COVID-19 大流行暴露了全球医疗服务的脆弱性,尤其是在欠发达国家。显然需要开发新的计算机辅助诊断工具,以便在大规模传统检测不可行的地方提供快速且具有成本效益的筛查。肺部超声是一种便携式、易于消毒、低成本和非侵入性的工具,可用于识别肺部疾病。计算机辅助分析肺部超声图像是一种相对较新的方法,已经显示出在诊断肺部疾病方面具有很大的潜力,是筛查和诊断 COVID-19 的一种可行替代方法。
评估和比较深度学习技术在从肺部超声图像中检测 COVID-19 感染方面的性能。
我们改编了不同的预训练深度学习架构,包括 VGG19、InceptionV3、Xception 和 ResNet50。我们使用了公开的 POCUS 数据集,其中包含 3326 个健康、COVID-19 和肺炎患者的肺部超声图像,用于训练和微调。我们进行了两项实验,考虑了三个类别(COVID-19、肺炎和健康)和两个类别(COVID-19 与肺炎和 COVID-19 与非 COVID-19)的预测模型。获得的结果还与 POCOVID-net 模型进行了比较。对于性能评估,我们计算了每个类别的分类指标(精度、召回率和 F1 分数)和整体指标(准确性、平衡准确性和接收器操作特征曲线下的面积)。最后,我们使用方差分析和 Friedman 检验对性能结果进行了统计分析,然后使用 Wilcoxon 符号秩检验和 Holm 逐步校正进行事后分析。
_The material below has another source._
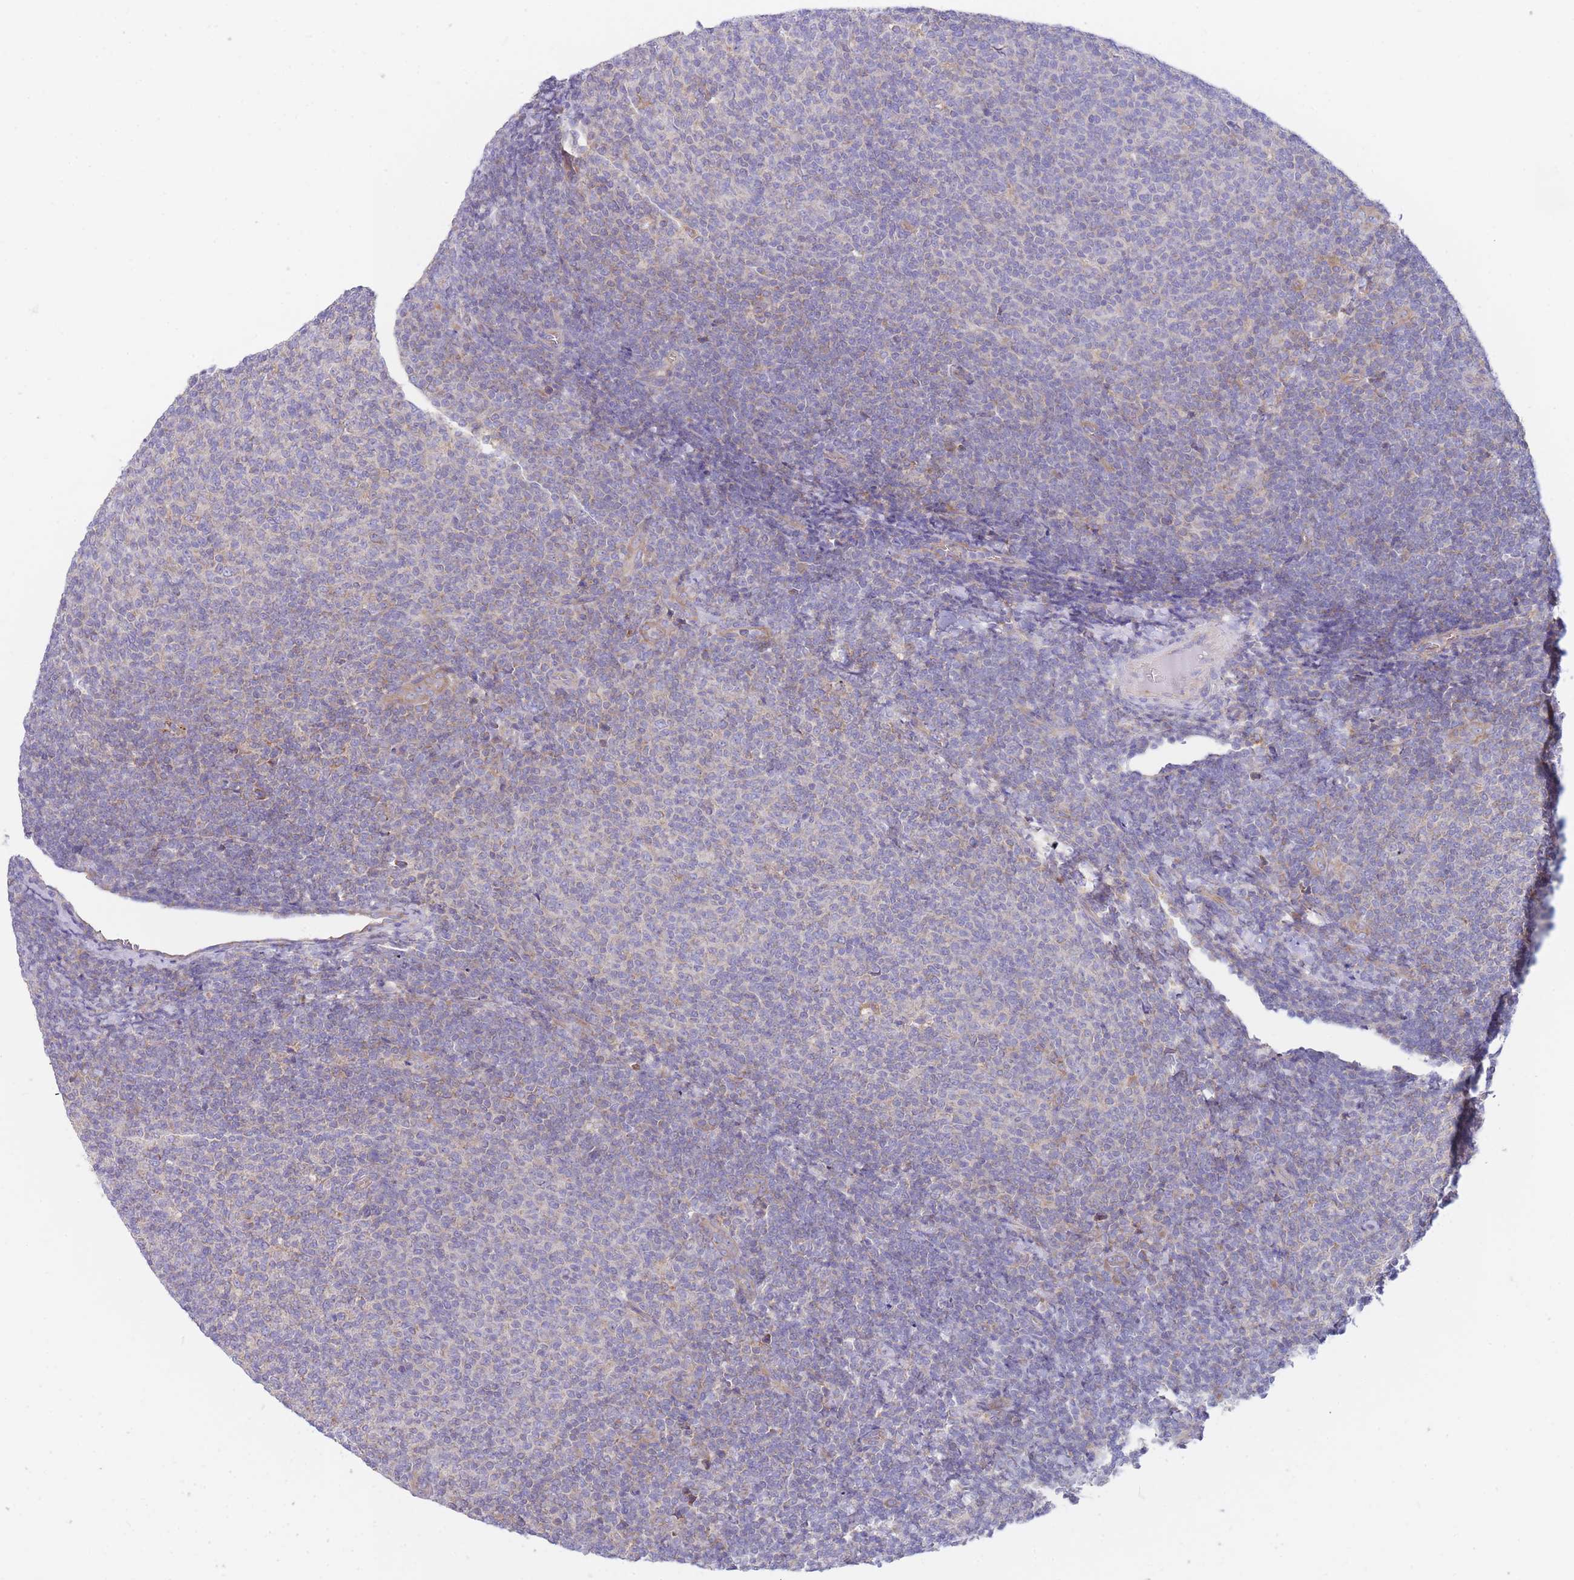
{"staining": {"intensity": "negative", "quantity": "none", "location": "none"}, "tissue": "lymphoma", "cell_type": "Tumor cells", "image_type": "cancer", "snomed": [{"axis": "morphology", "description": "Malignant lymphoma, non-Hodgkin's type, Low grade"}, {"axis": "topography", "description": "Lymph node"}], "caption": "High power microscopy histopathology image of an IHC photomicrograph of low-grade malignant lymphoma, non-Hodgkin's type, revealing no significant positivity in tumor cells.", "gene": "SH2B2", "patient": {"sex": "male", "age": 66}}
在从细菌性肺炎和健康肺部超声数据中检测 COVID-19 方面,InceptionV3 网络实现了最佳的平均准确性(89.1%)、平衡准确性(89.3%)和接收器操作曲线下的面积(97.1%)。方差分析和 Friedman 检验发现模型在准确性、平衡准确性和接收器操作曲线下的面积方面的性能存在统计学上的显著差异。事后分析表明,基于 InceptionV3 的模型与 POCOVID-net、VGG19 和 ResNet50 基于模型的性能存在统计学显著差异。基于 InceptionV3 和 Xception 的模型之间的性能没有发现统计学显著差异。
计算机辅助肺部超声图像分析的深度学习技术为 COVID-19 筛查和诊断提供了一个很有前途的途径。特别是,我们发现 InceptionV3 网络在这项工作中评估的所有基于人工智能的技术中提供了最有希望的预测结果。基于 InceptionV3 和 Xception 的模型可用于进一步开发基于超声图像的 COVID-19 可行的计算机辅助筛查工具。